### ACTIVITY
Word for word, restate the lines that run from the line containing "tree at (left=0, top=0, right=430, bottom=119), 14.88" to the last line of the records below.

### ENTRIES PROVIDED
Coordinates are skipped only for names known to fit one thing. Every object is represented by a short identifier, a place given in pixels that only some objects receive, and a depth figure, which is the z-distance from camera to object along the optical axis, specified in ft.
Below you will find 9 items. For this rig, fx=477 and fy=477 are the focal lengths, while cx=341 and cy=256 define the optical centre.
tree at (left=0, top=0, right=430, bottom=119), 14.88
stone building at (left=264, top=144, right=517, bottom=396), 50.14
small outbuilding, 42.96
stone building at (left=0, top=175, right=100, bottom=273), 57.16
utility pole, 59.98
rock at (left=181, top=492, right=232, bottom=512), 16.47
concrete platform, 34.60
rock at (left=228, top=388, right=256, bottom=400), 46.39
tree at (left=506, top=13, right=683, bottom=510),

### EXERCISE RESPONSE
tree at (left=0, top=0, right=430, bottom=119), 14.88
stone building at (left=264, top=144, right=517, bottom=396), 50.14
small outbuilding, 42.96
stone building at (left=0, top=175, right=100, bottom=273), 57.16
utility pole, 59.98
rock at (left=181, top=492, right=232, bottom=512), 16.47
concrete platform, 34.60
rock at (left=228, top=388, right=256, bottom=400), 46.39
tree at (left=506, top=13, right=683, bottom=510),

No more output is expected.